O Pierrô desliza sua mão coxa acima da Colombina, que lhe retribui levantando o joelho. Jonas olha preocupado. Imagina que daquela posição fique mais fácil para o Pierrô arremessar a Colombina para cima do capô. Se amassar, a culpa vai ser dele. O dono parrudo do carro vai querer briga. Como se ao amassar sua cara, desamassasse o carro. Se pedir para o casal sair dali, apanha do mesmo jeito. Se for embora, não come.
Os fantasiados falam de tiros, bombas e mortes. Jonas não entende nada. Mas sabe de guerra. Conhece a dele.

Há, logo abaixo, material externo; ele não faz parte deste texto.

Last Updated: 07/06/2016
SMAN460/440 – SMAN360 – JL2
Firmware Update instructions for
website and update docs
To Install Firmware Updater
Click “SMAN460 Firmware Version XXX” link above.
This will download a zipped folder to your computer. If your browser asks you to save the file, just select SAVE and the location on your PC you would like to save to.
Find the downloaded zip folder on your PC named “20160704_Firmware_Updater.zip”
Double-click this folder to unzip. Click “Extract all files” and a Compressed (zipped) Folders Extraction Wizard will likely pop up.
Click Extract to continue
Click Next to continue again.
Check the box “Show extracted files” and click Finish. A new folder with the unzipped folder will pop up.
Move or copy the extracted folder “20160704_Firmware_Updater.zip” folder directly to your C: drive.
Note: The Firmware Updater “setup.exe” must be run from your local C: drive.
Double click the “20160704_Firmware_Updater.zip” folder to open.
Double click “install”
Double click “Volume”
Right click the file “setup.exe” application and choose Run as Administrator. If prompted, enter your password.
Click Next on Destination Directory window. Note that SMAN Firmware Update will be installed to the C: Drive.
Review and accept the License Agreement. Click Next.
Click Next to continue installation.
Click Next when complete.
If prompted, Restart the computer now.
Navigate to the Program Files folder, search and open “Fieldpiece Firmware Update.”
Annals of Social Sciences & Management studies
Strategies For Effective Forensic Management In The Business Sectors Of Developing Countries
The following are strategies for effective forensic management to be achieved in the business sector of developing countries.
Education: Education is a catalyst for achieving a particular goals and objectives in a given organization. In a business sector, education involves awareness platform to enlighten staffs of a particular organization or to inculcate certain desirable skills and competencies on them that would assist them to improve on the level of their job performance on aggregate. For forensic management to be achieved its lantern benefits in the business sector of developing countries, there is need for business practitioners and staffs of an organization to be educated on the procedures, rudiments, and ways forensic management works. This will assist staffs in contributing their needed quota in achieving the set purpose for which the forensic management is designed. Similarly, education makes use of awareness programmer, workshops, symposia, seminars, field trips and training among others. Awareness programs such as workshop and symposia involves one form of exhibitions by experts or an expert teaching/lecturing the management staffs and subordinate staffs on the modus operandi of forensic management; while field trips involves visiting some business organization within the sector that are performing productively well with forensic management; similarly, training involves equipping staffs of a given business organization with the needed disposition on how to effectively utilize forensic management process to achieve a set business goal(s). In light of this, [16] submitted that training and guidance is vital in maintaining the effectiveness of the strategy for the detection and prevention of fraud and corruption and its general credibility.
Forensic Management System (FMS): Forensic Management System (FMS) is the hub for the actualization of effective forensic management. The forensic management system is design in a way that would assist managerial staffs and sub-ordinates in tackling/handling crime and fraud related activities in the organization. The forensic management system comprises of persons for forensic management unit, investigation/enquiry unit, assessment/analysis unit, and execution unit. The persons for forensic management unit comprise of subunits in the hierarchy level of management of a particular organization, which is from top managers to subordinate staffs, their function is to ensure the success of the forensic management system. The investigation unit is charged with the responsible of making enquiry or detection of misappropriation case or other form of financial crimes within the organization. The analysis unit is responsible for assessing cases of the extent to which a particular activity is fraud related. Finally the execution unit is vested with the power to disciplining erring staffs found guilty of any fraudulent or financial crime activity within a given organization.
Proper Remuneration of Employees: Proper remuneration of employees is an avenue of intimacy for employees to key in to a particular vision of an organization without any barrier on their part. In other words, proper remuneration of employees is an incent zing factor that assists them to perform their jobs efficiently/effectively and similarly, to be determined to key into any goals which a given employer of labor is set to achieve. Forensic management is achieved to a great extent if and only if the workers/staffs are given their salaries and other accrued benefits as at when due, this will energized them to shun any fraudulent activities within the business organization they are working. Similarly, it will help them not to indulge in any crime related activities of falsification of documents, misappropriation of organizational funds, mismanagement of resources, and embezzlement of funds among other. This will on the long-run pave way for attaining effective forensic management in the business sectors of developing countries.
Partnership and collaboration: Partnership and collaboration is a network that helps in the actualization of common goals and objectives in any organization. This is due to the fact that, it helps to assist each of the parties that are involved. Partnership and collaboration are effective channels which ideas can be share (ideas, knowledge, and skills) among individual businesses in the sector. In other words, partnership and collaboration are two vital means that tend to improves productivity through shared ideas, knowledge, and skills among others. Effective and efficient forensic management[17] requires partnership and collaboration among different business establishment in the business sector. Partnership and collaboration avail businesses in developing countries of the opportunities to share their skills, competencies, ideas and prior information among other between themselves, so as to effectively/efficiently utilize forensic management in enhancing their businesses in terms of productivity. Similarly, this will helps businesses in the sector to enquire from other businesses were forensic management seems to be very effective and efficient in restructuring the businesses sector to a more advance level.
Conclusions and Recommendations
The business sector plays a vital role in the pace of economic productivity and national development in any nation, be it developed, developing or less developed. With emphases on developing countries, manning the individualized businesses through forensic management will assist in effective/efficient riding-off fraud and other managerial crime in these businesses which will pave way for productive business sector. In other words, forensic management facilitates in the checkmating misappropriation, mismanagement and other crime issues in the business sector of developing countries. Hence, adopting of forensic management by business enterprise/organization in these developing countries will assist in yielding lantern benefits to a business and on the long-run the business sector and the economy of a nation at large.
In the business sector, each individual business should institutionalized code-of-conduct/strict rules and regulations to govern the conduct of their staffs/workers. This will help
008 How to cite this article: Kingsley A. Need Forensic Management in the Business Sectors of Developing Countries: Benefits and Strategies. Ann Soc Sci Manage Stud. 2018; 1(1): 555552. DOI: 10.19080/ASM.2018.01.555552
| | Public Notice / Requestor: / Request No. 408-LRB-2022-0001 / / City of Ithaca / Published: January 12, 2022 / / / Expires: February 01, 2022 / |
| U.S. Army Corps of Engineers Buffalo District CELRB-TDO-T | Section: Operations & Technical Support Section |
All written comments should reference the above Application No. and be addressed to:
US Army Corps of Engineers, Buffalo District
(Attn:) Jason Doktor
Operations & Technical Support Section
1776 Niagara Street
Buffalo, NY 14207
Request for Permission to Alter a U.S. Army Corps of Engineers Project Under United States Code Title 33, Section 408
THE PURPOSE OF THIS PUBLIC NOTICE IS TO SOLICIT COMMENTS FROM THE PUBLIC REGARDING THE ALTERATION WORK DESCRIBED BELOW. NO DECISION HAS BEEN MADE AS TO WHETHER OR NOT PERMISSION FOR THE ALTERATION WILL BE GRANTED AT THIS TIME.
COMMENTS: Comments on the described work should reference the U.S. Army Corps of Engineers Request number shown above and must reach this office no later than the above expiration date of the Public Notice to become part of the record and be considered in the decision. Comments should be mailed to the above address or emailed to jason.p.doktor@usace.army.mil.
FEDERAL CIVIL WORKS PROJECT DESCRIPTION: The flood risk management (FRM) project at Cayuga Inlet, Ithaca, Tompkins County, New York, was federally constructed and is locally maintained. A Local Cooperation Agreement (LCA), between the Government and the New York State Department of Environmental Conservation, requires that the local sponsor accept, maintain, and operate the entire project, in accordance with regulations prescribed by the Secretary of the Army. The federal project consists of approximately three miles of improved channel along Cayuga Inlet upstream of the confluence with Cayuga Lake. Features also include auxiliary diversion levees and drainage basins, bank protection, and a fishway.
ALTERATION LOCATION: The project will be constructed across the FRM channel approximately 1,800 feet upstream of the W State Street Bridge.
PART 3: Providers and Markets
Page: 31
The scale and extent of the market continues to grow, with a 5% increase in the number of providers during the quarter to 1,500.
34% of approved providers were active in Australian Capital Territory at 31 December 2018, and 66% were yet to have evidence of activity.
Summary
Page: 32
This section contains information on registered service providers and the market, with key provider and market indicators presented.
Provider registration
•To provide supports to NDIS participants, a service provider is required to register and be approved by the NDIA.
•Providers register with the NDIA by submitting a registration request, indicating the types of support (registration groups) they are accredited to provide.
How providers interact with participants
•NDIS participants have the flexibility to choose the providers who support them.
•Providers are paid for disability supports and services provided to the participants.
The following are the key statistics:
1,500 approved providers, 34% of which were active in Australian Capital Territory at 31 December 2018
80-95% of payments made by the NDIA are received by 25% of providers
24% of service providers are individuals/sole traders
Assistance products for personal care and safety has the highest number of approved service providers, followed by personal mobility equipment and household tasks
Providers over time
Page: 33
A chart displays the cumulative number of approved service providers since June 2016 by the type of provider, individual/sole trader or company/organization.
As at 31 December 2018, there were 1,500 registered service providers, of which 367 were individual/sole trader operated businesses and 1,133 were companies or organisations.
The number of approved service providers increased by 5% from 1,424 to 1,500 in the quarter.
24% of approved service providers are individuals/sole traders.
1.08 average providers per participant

No bairro dele, que eles também não sabem onde fica. Acham que é perto de algum lugar que fica longe. Lá tem tiros. Tem bombas. Tem mortes. Traficantes, milicianos e policiais se revezam em suas guerras particulares. Quem mora lá, tem medo. Também não sabem onde fica o lugar longe onde tem guerra. Só sabem do medo. E que ninguém vai ajudar.
Ameaçavam carícias ainda mais explícitas quando a Colombina falou algo ao ouvido do Pierrô que lhe arrancou um sorriso de malícia. Saíram de mãos dadas se entreolhando de paixão e desejo e entraram no clube. Jonas assistiu aliviado.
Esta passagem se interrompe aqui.